Nvesta has brought out the secure multi-tracker plan, a guaranteed equity bond linked to the performance of three stockmarket indices - the FTSE 100, S&P 500 and Nikkei 225.
The bond has a term of six years and provides a full capital guarantee regardless of the performance of the indices. Investors will also receive 110 per cent of the average growth across the basket of indices.
To calculate the returns, the closing level of each index is recorded on October 29, 2004 and compared with the average monthly closing levels during the last year of the term. A final average is then produced which takes into account the rises and falls in each index. Each index is weighted equally in the portfolio.
Nvesta believes linking the product to three indices provides a diversified equity exposure as the returns are not dependent only on one region. However, the company points out that the use of averaging in the final 12 months can constrain growth in a rising market but will protect the level of growth in a falling market. This is also true if applied in a geographical context in that one index may be rising while another one is falling, so the growth in the former is constrained but this will provide a cushion against falls in the latter.

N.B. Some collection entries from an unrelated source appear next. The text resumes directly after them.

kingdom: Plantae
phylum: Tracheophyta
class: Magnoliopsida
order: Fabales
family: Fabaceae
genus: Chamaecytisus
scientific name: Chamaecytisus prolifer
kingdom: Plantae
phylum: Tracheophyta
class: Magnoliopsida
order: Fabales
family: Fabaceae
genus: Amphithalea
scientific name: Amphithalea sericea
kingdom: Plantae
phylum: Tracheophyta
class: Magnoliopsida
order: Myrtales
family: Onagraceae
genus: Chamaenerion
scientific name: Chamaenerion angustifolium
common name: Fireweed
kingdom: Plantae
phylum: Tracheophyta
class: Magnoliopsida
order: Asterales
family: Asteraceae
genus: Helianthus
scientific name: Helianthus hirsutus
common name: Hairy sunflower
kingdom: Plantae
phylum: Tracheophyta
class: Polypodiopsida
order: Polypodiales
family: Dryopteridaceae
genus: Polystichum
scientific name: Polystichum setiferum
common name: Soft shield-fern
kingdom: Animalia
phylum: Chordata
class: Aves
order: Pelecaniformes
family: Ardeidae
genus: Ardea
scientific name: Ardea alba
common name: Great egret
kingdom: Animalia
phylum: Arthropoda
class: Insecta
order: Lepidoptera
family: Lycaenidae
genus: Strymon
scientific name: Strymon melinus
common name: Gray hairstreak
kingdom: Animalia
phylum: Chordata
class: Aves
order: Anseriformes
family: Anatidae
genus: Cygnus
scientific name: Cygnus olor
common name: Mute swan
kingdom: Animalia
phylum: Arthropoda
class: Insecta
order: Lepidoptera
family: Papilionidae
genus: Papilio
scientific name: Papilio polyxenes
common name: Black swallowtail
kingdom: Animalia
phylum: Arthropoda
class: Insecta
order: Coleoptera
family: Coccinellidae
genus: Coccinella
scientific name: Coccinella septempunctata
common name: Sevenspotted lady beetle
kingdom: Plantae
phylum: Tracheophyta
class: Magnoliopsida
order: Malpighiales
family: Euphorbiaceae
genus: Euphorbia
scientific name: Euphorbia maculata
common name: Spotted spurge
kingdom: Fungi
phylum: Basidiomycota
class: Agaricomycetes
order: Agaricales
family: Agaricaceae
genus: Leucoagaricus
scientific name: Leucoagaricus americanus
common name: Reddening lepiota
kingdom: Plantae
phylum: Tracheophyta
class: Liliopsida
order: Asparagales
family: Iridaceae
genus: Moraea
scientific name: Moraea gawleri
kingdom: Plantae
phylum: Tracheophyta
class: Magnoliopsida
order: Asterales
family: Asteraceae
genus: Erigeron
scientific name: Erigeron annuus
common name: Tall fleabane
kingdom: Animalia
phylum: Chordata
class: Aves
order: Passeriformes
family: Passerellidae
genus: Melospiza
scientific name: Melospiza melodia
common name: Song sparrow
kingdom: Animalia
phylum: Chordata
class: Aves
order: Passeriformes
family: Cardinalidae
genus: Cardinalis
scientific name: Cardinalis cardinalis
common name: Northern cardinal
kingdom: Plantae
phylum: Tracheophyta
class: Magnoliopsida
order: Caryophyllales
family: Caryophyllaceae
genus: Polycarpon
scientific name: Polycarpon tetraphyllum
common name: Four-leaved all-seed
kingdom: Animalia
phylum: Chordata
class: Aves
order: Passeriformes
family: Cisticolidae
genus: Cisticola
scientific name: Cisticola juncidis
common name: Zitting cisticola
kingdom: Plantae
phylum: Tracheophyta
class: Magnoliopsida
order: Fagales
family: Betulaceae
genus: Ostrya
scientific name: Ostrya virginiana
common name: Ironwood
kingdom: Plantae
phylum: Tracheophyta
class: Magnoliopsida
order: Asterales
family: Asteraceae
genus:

The Nvesta plan is currently the only onshore product linked to a basket of indices for six years. Other providers such as Royal London and Bristol & West have similar products with a five-year term, and some investors may prefer these if they feel six years is too long.
However, these products do not offer a geared return across the indices - Royal London's product has a participation rate of 80 per cent, while Bristol & West provides the greater of 15 per cent of the original investment or 50 per cent growth in the indices.